> _REQUIRED ACTION_
Range to output from the entries below: the line containing "turn to human" through the line containing "course of their journey they may well lose". Set it down exactly, ends included, nothing else.

BEGIN

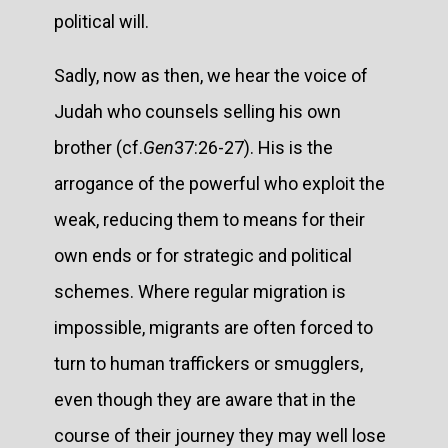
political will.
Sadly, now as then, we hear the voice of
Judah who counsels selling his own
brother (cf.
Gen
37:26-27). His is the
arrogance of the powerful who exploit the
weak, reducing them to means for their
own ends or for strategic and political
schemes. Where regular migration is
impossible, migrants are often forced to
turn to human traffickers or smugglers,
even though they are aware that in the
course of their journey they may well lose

END
BEGIN

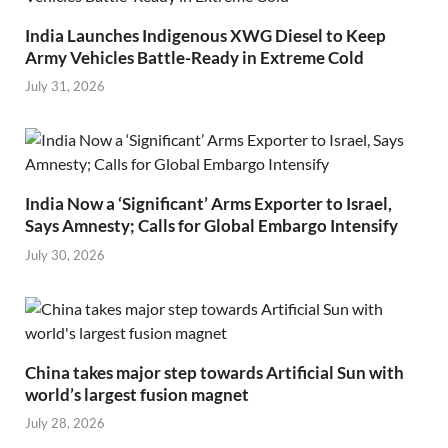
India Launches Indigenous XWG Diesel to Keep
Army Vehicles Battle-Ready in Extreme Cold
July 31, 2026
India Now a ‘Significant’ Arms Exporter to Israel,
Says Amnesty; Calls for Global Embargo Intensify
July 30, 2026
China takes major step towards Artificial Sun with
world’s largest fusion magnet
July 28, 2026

END

> _SOLUTION BELOW_
turn to human traffickers or smugglers,
even though they are aware that in the
course of their journey they may well lose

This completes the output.